→ **Extract to read**:

-----

Fulcrum Therapeutics has begun a strategic review that may result in it getting sold, a move made after the company’s main medicine hit a possibly insurmountable obstacle.
On Tuesday, Fulcrum disclosed that, late last month, it received the official record from a recent meeting with the Food and Drug Administration. The meeting revolved around next steps for pociredir, an experimental treatment for sickle cell disease that Fulcrum had ushered through early-stage human testing.
According to the company, FDA staff were worried about pociredir’s safety, given emerging data that showed higher-than-expected rates of “secondary” blood cancers in patients who had received an Ipsen drug, Tazverik, which was pulled from the market in March. Fulcrum’s drug works in a similar-but-different way, and the company tried to make the case that these differences are important to assessing overall benefits and risks. The FDA, though, still concluded the potential hazards were too great and “left no viable regulatory path forward.”
Fulcrum has therefore made the “very difficult decision to discontinue development of pociredir,” said CEO Alex Sapir. The company is now exploring strategic alternatives, including potentially merging or selling either assets or the entire business. It’s also started efforts to “significantly reduce” operating expenses and preserve capital, though specific details weren’t provided. Fulcrum had a third of a billion dollars in cash, cash equivalents, and marketable securities as of March 31.
Fulcrum’s stock price, which had already fallen significantly since late last year, cratered following Tuesday’s update. Shares were down more than 50%, to just above $3 apiece.
“With limited visibility into future value creation beyond strategic alternatives and cost-cutting initiatives, we are moving to the sidelines,” wrote Leerink Partners analyst Joseph Schwartz, who also downgraded his rating on Fulcrum’s stock to “Market Perform.”
Schwartz noted, however, that his team was “surprised by this outcome” due to the effects pociredir demonstrated in that early-stage study. There, the drug boosted fetal hemoglobin levels — one of the most proven methods for treating sickle cell — and improved red blood cell health in adults with severe disease. Schwartz highlighted how the trial also hadn’t reported any new clinical safety signals.
Pociredir is designed to inhibit a large protein complex, “PRC2,” that helps turn off fetal hemoglobin production. It does this by latching onto a specific piece of the protein that, notably, is distinct from where Tazverik binds. Recent clinical data pointing to an increased incidence of hematologic malignancies among patients given Tazverik appears to have led the FDA to draw a “hard line regarding the risk/benefit profile of all PRC2 inhibitors regardless of mechanistic differences,” Schwartz wrote.

-----

→ **Information provided**:
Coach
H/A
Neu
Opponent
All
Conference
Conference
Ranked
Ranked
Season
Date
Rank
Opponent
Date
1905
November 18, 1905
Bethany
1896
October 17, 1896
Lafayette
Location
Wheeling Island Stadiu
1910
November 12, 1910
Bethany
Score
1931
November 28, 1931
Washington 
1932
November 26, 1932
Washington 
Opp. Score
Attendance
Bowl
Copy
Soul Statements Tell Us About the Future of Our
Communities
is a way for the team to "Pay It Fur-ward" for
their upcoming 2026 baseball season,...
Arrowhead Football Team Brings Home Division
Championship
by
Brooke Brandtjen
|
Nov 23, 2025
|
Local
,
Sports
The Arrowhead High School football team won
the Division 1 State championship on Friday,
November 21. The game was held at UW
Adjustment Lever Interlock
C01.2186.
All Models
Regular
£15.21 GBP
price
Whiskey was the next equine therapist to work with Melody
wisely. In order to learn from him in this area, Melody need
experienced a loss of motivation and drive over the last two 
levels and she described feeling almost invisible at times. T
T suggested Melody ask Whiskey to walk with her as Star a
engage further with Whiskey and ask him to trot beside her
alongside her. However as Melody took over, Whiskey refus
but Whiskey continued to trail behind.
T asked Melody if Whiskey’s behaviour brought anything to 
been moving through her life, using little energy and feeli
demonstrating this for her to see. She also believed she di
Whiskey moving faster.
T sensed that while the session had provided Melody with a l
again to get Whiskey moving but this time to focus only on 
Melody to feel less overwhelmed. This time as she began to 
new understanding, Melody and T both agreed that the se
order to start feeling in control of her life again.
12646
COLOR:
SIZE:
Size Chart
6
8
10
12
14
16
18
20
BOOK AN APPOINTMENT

-----

→ **Exercise set**:
1. Answer these questions about the Fulcrum Therapeutics article:
(a) Which disease is pociredir meant to treat?
(b) How much did Fulcrum hold in cash, cash equivalents, and marketable securities as of March 31?
(c) To which rating did Joseph Schwartz downgrade Fulcrum's stock?
2. Extend the Fulcrum Therapeutics article from its last sentence.
The material has no connection to the Fulcrum Therapeutics article.

→ **Per-task answers**:
1.
(a) Sickle cell disease.
(b) A third of a billion dollars.
(c) "Market Perform."

2.
The FDA previously put a so-called full clinical hold on Fulcrum’s program in early 2023, in part because of concerns with the wider class of PRC2-targeting drugs. The hold was lifted that summer, with Fulcrum agreeing to tailor the type of patients who were eligible to participate in its Phase 1 study. Schwartz argues the FDA position regarding pociredir “seems to have been biased” by malignancy observations seen in preclinical testing.
Luca Issi, an analyst at RBC Capital Markets, claims his team wasn’t entirely surprised by this outcome. While it’s “unfortunate for the many [sickle cell] patients looking for therapeutic alternatives, we do believe that discontinuing the program is the right pragmatic decision given the FDA clearly believes that this is a class effect,” Issi wrote in his own note to clients.
Fulcrum’s is the latest in a string of setbacks for sickle cell drugmakers. In 2023, development was discontinued for three experimental treatments from Intellia Therapeutics, Sangamo Therapeutics and Graphite Bio. Two years later, Pfizer and Agios Pharmaceuticals each delivered disappointing clinical results.
Pfizer’s study was for a drug that the pharmaceutical giant picked up through the $5.4 billion acquisition of Global Blood Therapeutics. In 2024, Pfizer removed from the market another asset from that deal, the approved sickle cell therapy Oxbryta, because of safety concerns.
The year prior, Novartis withdrew Adakveo from the European market after authorities there formally revoked the sickle cell disease drug’s authorization.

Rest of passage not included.